What is needed:
Please reproduce the material below word for word, leaving out the pictures.

[Saved entries]
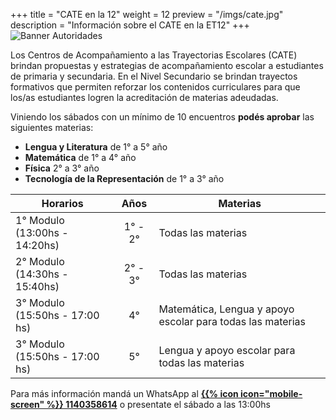 +++
title = "CATE en la 12"
weight = 12
preview = "/imgs/cate.jpg"
description = "Información sobre el CATE en la ET12"
+++
![Banner Autoridades](/imgs/cate.jpg?height=250px&lightbox=false)


Los Centros de Acompañamiento a las Trayectorias Escolares (CATE) brindan propuestas y estrategias de acompañamiento escolar a estudiantes de primaria y secundaria. En el Nivel Secundario se brindan trayectos formativos que permiten reforzar los contenidos curriculares para que los/as estudiantes logren la acreditación de materias adeudadas.

Viniendo los sábados con un mínimo de 10 encuentros **podés aprobar** las siguientes materias:

- **Lengua y Literatura** de 1° a 5° año
- **Matemática** de 1° a 4° año
- **Física** 2° a 3° año
- **Tecnología de la Representación** de 1° a 3° año


| Horarios                      | Años     | Materias                                                     |
|-------------------------------|:--------:|--------------------------------------------------------------|
| 1° Modulo (13:00hs - 14:20hs) | 1° - 2°  | Todas las materias                                           |
| 2° Modulo (14:30hs - 15:40hs) | 2° - 3°  | Todas las materias                                           |
| 3° Modulo (15:50hs - 17:00 hs)| 4°       |  Matemática, Lengua y apoyo escolar para todas las materias  |
| 3° Modulo (15:50hs - 17:00 hs)| 5°       | Lengua y apoyo escolar para todas las materias               |


Para más información mandá un WhatsApp al **[{{% icon icon="mobile-screen" %}} 1140358614](https://api.whatsapp.com/send?phone=++5491140358614&text=Hola!%20Quiero%20saber%20m%C3%A1s%20informaci%C3%B3n%20sobre%20el%20CATE%20)** o presentate el sábado a las 13:00hs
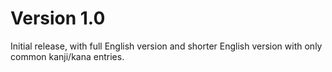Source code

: # Version 1.0

Initial release, with full English version and shorter English version with only common kanji/kana entries.
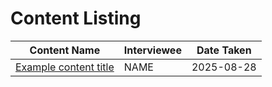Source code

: # Content Listing

| Content Name                                                             | Interviewee                              | Date Taken |
|--------------------------------------------------------------------------|------------------------------------------|------------|
| [Example content title](./2025-08-28-example-content-title.md)           | NAME                                     | 2025-08-28 |
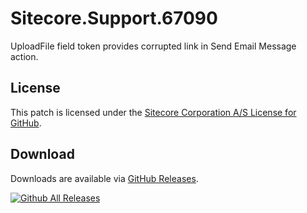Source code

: # Sitecore.Support.67090
UploadFile field token provides corrupted link in Send Email Message action.

## License  
This patch is licensed under the [Sitecore Corporation A/S License for GitHub](https://github.com/sitecoresupport/Sitecore.Support.67090/blob/master/LICENSE).  

## Download  
Downloads are available via [GitHub Releases](https://github.com/sitecoresupport/Sitecore.Support.67090/releases).  

[![Github All Releases](https://img.shields.io/github/downloads/SitecoreSupport/Sitecore.Support.67090/total.svg)](https://github.com/SitecoreSupport/Sitecore.Support.67090/releases)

Task solution:
 +++
title = "CATE en la 12"
weight = 12
preview = "/imgs/cate.jpg"
description = "Información sobre el CATE en la ET12"
+++
![Banner Autoridades](/imgs/cate.jpg?height=250px&lightbox=false)


Los Centros de Acompañamiento a las Trayectorias Escolares (CATE) brindan propuestas y estrategias de acompañamiento escolar a estudiantes de primaria y secundaria. En el Nivel Secundario se brindan trayectos formativos que permiten reforzar los contenidos curriculares para que los/as estudiantes logren la acreditación de materias adeudadas.

Viniendo los sábados con un mínimo de 10 encuentros **podés aprobar** las siguientes materias:

- **Lengua y Literatura** de 1° a 5° año
- **Matemática** de 1° a 4° año
- **Física** 2° a 3° año
- **Tecnología de la Representación** de 1° a 3° año


| Horarios                      | Años     | Materias                                                     |
|-------------------------------|:--------:|--------------------------------------------------------------|
| 1° Modulo (13:00hs - 14:20hs) | 1° - 2°  | Todas las materias                                           |
| 2° Modulo (14:30hs - 15:40hs) | 2° - 3°  | Todas las materias                                           |
| 3° Modulo (15:50hs - 17:00 hs)| 4°       |  Matemática, Lengua y apoyo escolar para todas las materias  |
| 3° Modulo (15:50hs - 17:00 hs)| 5°       | Lengua y apoyo escolar para todas las materias               |


Para más información mandá un WhatsApp al **[{{% icon icon="mobile-screen" %}} 1140358614](https://api.whatsapp.com/send?phone=++5491140358614&text=Hola!%20Quiero%20saber%20m%C3%A1s%20informaci%C3%B3n%20sobre%20el%20CATE%20)** o presentate el sábado a las 13:00hs
Source code

: # Version 1.0

Initial release, with full English version and shorter English version with only common kanji/kana entries.
Source code

: # Content Listing

| Content Name                                                             | Interviewee                              | Date Taken |
|--------------------------------------------------------------------------|------------------------------------------|------------|
| [Example content title](./2025-08-28-example-content-title.md)           | NAME                                     | 2025-08-28 |
Source code

: # Sitecore.Support.67090
UploadFile field token provides corrupted link in Send Email Message action.

## License  
This patch is licensed under the [Sitecore Corporation A/S License for GitHub](https://github.com/sitecoresupport/Sitecore.Support.67090/blob/master/LICENSE).  

## Download  
Downloads are available via [GitHub Releases](https://github.com/sitecoresupport/Sitecore.Support.67090/releases).  

[![Github All Releases](https://img.shields.io/github/downloads/SitecoreSupport/Sitecore.Support.67090/total.svg)](https://github.com/SitecoreSupport/Sitecore.Support.67090/releases)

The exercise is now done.